Martedì, 15 Giugno 2021
Cronaca

Morì dopo incidente, diciassette medici ora rischiano il processo

Sono 18 le richieste di rinvio a giudizio formulate dalla Procura del capoluogo salentino nell'ambito dell'inchiesta sulla morte di Cristian Zampino, 29enne leccese, deceduto il 30 settembre 2008, dopo un incidente stradale

L'ospedale Vito Fazzi di Lecce

LECCE – Sono 18 le richieste di rinvio a giudizio formulate dalla Procura del capoluogo salentino nell’ambito dell’inchiesta sulla morte di Cristian Zampino, 29enne leccese, deceduto il 30 settembre 2008. L’udienza preliminare, prevista per oggi, è stata rinviata al prossimo 27 febbraio per un difetto di notifica.

Zampino era stato trasferito nel reparto di Ortopedia dell’ospedale “Vito Fazzi” dopo aver trascorso diversi giorni in Rianimazione, in seguito ad un incidente stradale avvenuto il 17 settembre, durante il quale aveva riportato ferite piuttosto gravi. Si tratta, in particolare, del conducente dell’autovettura, un 56enne di Copertino, che si scontrò frontalmente con l’Alfa Romeo 147 condotta dalla vittima. L’accusa ipotizzata nei suoi confronti è di omicidio colposo in violazione delle norme sulla circolazione stradale (la sua vettura, infatti, avrebbe invaso la carreggiata opposta e travolto quella di Zampino), con l’aggravante della guida in stato di ebbrezza (l’uomo risultò positivo all’etilometro, con un tasso alcolico pari a 1,00). Oltre al 56enne il pubblico ministero Stefania Mininni (che ha ereditato il fascicolo dalla collega Angela Rotondano) ha chiesto il rinvio a giudizio di 17 medici in servizio al “Fazzi”, tra radiologi, addetti all’unità operativa di Anestesia e Rianimazione e cardiochirurghi. Nei loro confronti l’ipotesi accusatoria è di omicidio colposo “per aver cagionato, in concorso tra loro, con condotte imperite, negligenti e imprudenti e nelle rispettive qualità di specialisti, il decesso di Cristian Zampino”. 

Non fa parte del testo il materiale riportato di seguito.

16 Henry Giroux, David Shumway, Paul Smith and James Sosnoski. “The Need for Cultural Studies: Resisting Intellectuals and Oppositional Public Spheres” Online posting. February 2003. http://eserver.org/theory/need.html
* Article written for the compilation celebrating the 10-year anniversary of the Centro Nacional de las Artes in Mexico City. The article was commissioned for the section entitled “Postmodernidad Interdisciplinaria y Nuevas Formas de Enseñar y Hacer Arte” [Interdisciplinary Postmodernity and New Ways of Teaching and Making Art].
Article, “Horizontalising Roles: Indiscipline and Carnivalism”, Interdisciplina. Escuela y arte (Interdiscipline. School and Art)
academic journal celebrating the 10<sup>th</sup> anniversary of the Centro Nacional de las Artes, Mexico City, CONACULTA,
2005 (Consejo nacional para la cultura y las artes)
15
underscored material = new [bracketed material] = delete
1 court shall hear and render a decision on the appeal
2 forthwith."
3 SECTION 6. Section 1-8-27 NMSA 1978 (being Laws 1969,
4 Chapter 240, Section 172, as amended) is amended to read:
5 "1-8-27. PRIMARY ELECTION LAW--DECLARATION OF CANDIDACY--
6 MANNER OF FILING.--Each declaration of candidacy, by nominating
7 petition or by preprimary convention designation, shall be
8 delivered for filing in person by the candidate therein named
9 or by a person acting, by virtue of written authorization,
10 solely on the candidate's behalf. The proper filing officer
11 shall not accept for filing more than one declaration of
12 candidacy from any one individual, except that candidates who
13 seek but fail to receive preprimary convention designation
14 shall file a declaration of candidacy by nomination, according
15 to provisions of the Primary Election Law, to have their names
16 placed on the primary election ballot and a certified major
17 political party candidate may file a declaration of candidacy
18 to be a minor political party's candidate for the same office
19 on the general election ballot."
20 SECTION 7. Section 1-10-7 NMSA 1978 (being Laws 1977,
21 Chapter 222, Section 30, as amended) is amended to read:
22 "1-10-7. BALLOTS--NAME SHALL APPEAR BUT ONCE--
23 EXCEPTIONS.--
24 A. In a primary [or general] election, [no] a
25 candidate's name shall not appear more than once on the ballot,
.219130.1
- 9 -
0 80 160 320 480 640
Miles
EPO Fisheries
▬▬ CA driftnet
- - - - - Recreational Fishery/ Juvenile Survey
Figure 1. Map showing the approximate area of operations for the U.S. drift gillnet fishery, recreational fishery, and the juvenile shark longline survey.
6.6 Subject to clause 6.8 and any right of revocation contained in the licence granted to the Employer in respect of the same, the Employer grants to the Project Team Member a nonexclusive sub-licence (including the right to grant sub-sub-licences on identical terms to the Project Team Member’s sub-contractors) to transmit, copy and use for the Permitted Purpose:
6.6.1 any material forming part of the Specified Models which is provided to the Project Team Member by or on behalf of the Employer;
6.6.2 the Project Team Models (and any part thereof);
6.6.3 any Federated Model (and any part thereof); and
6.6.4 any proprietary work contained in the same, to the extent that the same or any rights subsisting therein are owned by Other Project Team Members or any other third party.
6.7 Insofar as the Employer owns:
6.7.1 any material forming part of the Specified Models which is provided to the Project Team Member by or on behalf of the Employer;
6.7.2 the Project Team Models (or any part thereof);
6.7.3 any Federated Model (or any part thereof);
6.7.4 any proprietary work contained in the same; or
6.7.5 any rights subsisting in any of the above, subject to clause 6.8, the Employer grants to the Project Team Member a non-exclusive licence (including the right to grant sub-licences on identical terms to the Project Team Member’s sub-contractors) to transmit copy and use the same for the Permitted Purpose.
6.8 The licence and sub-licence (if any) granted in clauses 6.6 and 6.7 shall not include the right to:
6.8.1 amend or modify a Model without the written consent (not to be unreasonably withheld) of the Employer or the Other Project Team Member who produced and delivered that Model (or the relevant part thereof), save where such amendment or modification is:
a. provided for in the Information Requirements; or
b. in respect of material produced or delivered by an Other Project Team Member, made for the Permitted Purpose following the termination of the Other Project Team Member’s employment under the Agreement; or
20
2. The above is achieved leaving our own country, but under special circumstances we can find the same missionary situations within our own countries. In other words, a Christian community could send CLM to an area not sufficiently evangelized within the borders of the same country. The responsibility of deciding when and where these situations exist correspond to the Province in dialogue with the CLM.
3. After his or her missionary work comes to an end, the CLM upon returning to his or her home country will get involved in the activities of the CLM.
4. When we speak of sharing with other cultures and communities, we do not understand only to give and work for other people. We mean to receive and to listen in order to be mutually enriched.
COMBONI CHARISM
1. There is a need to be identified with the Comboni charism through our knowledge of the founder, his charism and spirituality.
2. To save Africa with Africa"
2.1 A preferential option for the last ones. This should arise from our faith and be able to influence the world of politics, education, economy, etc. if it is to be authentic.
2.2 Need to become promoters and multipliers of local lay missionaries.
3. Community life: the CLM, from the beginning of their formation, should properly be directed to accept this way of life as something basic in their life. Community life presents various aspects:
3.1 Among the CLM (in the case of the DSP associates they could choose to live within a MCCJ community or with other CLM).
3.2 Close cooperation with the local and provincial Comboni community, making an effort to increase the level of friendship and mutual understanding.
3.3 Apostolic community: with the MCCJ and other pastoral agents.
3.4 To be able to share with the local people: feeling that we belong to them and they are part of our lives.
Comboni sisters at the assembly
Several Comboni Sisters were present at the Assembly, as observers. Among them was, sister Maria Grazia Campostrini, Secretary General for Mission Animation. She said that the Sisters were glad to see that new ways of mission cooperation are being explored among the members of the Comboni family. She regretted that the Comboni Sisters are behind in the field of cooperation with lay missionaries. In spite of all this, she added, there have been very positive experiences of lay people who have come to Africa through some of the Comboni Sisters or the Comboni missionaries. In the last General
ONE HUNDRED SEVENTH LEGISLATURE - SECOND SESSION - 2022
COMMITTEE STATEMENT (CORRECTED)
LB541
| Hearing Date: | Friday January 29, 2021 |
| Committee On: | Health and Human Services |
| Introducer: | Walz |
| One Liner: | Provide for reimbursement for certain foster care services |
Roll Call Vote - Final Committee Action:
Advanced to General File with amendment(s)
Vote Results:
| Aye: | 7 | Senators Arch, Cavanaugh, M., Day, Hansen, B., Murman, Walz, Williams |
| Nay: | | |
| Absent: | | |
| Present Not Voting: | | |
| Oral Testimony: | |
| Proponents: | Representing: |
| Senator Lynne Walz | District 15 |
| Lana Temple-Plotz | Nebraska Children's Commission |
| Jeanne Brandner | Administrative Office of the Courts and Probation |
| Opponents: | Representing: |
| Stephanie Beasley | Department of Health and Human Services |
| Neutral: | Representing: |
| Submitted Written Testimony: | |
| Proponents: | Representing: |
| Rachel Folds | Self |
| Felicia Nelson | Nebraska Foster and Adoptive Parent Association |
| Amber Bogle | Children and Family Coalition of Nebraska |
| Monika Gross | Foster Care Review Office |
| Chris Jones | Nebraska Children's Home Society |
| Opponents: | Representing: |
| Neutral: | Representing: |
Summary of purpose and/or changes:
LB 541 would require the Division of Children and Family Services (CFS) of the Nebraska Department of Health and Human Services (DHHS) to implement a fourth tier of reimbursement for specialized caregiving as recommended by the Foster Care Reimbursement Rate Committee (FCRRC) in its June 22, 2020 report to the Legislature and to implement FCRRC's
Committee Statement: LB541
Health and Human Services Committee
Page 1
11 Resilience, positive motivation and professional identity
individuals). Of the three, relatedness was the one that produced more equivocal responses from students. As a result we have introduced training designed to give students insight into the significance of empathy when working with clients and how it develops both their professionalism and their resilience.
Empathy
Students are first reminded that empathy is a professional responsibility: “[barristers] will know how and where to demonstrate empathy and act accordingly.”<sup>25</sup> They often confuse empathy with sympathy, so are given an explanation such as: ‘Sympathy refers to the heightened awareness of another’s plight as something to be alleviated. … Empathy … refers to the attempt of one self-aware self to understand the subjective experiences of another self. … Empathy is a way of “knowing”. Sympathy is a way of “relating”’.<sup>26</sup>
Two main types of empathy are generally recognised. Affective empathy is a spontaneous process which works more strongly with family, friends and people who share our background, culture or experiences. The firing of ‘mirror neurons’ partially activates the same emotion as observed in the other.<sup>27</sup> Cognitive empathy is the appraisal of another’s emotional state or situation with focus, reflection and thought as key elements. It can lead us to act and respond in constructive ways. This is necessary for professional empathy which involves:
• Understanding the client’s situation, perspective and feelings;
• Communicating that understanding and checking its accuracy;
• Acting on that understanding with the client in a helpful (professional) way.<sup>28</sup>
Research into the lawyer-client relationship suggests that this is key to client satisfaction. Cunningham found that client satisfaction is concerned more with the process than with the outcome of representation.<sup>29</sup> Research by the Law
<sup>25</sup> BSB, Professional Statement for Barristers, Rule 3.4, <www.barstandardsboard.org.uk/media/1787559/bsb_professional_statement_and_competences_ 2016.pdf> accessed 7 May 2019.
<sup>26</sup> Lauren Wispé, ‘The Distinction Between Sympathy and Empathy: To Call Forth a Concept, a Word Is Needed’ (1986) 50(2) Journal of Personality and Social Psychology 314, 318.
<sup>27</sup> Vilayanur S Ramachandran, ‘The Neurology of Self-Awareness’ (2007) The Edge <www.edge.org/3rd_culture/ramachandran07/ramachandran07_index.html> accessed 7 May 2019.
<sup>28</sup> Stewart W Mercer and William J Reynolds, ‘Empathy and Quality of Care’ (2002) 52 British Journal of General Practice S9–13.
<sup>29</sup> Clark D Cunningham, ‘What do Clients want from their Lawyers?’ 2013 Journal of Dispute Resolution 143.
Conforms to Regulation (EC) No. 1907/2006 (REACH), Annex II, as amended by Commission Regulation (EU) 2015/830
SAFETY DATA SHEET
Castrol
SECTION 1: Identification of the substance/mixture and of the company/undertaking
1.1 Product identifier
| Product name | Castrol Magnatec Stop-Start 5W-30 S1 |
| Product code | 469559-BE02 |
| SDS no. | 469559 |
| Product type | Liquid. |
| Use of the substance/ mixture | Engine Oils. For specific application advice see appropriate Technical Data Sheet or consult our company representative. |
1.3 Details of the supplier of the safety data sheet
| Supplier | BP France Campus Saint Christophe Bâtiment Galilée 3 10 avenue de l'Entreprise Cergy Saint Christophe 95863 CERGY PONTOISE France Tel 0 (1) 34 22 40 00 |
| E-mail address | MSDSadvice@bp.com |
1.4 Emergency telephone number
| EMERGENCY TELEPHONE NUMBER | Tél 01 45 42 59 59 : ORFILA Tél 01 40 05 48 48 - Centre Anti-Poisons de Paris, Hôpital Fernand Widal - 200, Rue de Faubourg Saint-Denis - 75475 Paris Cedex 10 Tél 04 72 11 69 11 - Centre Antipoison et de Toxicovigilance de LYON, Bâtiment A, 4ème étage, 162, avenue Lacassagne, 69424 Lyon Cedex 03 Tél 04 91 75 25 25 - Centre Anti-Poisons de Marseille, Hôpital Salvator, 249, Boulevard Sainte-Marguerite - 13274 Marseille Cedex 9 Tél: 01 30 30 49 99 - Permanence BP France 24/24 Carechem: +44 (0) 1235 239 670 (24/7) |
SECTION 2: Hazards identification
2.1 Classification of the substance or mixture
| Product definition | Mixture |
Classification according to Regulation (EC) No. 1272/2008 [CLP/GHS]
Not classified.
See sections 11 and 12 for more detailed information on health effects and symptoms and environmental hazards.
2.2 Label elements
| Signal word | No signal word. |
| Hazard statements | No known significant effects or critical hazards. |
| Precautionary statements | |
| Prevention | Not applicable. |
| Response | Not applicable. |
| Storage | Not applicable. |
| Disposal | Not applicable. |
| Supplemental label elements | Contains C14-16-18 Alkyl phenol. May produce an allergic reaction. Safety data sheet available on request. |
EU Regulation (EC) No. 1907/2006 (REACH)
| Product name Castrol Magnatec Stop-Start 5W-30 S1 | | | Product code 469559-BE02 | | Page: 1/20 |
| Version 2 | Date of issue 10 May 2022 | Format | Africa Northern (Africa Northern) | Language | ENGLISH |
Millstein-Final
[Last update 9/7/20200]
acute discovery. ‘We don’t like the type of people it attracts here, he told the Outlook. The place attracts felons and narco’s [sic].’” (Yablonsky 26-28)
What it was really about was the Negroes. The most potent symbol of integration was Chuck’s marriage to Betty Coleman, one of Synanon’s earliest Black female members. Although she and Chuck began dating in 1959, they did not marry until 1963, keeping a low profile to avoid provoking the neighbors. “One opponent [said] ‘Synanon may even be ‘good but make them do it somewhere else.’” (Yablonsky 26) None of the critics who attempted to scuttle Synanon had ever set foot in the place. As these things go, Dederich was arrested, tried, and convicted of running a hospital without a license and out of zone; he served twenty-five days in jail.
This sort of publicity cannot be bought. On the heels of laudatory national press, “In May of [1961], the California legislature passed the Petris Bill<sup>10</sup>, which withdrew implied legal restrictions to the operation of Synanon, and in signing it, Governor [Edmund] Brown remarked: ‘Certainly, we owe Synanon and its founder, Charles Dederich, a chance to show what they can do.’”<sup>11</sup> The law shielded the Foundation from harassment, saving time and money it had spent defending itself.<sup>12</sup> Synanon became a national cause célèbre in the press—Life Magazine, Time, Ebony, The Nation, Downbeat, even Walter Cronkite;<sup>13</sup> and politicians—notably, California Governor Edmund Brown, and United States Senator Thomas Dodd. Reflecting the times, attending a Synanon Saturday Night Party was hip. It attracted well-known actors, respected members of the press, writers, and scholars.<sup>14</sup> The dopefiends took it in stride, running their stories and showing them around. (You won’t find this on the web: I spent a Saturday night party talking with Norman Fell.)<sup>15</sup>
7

Dopo essere stato coinvolto nell’incidente, il 29enne fu sottoposto a intervento chirurgico di “splenectomia e stabilizzazione di fratture multiple agli arti”. Un intervento perfettamente riuscito, tanto che tutto sembrava procedere per il meglio. Nelle diagnosi mediche, però, non sarebbe stata evidenziata una “lesione aortica post-traumatica”. Quel 30 settembre di tre anni fa sembra che il 29enne avesse parlato al telefono con la fidanzata pochi minuti prima di morire, dicendole di sentirsi bene e che presto l'avrebbero dimesso. Poco dopo, però, avrebbe accusato un malore e sarebbe sopraggiunto il decesso.

I familiari del 29enne, assistiti dall’avvocato Aldo Putignano, si sono costituiti parte civile solo nei confronti del conducente dell’autovettura. Gli imputati sono assistiti dagli avvocati Massimo Bellini, Giuseppe Bonsegna, Giovanni Ciccarese, Ester Memola, Fabio Valenti, Stefano Miglietta, Stefano De Francesco, Michele Macrì, Luigi Covella e Gaetano Centonze.